Measure R has officially been ruled illegal by a judge of the California Superior Court, Los Angeles County, City Attorney Christi Hogin reported Tuesday evening.
The judgment, announced in December 2015, was finalized late in the day Tuesday and the late-breaking news came just minutes before The Malibu Times went to print.
Hogin reported that Superior Court of California, County of Los Angeles Judge James C. Chalfant signed the judgment Tuesday, giving the city 60 days to determine whether or not it will launch an appeal of the decision.
Chalfant also gave Measure R proponents who applied to intervene in the case permission to do so, meaning they have the legal ability to step in and appeal the ruling, should the city determine it will not.
The judge’s ruling broke down into four pieces:
1. The proponents of Measure R — Michele Reiner, Dru Ann Dixon-Jacobson and Carol Moss — are granted permission to intervene and may appeal if they decide to.
2. Measure R is not in effect during the appeal.
3. The court declined to order that the City of Malibu enforce Measure R during the appeal, but gave interveners 10 days to see if a court of appeals will order the city to enforce the ordinance.
4. The judge signed the judgment and the city has 60 days to decide on appealing it.
The judge’s final decision came less than 24 hours after a second stalled Malibu Planning Commission meeting failed to move forward a potential Measure R replacement ordinance that would put limitations on chain stores in the Malibu Civic Center.
The fact that Measure R will not be in effect during the appeal was a legal relief to Hogin, who worried about the implications of enforcing a law ruled to be illegal.
“That whole time we [would be] knowingly violating people’s due process rights, so I was worried about that,” Hogin said.
“The court answered it by saying that the injunction is prohibitory.
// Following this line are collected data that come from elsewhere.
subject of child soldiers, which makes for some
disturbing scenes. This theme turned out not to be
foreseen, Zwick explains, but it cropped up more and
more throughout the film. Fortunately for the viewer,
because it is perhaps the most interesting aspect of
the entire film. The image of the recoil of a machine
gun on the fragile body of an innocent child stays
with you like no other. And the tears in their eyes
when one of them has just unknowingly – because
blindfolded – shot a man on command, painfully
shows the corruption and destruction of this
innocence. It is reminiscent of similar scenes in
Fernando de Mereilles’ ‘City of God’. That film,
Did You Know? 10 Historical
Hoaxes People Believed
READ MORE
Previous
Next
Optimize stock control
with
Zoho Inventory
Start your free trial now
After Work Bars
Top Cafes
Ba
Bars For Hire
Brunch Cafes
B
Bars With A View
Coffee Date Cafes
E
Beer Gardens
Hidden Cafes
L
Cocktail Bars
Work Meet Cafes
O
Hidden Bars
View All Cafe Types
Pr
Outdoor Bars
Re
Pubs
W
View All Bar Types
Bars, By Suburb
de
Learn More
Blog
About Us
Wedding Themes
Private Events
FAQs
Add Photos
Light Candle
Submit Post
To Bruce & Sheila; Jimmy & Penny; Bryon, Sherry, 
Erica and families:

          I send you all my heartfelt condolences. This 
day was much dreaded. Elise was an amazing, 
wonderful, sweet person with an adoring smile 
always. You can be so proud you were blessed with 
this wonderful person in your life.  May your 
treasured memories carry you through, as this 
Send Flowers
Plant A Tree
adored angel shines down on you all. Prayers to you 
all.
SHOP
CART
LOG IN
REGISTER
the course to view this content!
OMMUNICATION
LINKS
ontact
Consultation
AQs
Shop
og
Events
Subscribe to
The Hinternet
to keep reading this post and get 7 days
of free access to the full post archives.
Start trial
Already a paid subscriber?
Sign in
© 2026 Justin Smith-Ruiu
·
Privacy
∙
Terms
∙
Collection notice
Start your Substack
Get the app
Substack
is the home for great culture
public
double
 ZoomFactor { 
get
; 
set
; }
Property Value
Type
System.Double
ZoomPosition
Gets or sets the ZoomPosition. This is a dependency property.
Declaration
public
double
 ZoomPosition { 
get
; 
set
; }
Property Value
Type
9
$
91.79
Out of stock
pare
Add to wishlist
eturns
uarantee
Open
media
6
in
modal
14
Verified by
It’s the kind of injunction that is not stayed on appeal, so the only way that the city would be able to enforce Measure R was if a court affirmatively allowed us to.”
In other words, an appeals court would have to give express permission to the city to enforce Measure R, which interveners have 10 days to request.
The suit against Measure R was filed by lawyers representing local developers Malibu Bay Company and The Park at Cross Creek, including developer Steve Soboroff.
Late Tuesday, Soboroff gave a statement to The Malibu Times during a brief phone interview, during which he was asked whether the controversial Whole Foods in the Park project, struck down by voters in November operating under Measure R, will proceed since Measure R is no longer in effect.
“We’ve always been proceeding. We’ve gotten EIR approval, Coastal Commission approval, Planning Commission approval and City Council approval over a period of five years, so we’re moving forward,” Soboroff said. “The judge said again today that Measure R is unconstitutional. Unconstitutional means things are not legal; Measure R is not legal.”
There was no news Tuesday regarding whether interveners Reiner, Dixon-Jacobson and Moss have formally decided to launch an appeal of the judge’s decision.
“They have a right to pursue an appeal independent of the city,” Hogin explained.
Reiner, Dixon-Jacobson and Moss could not be reached for comment by The Malibu Times deadline.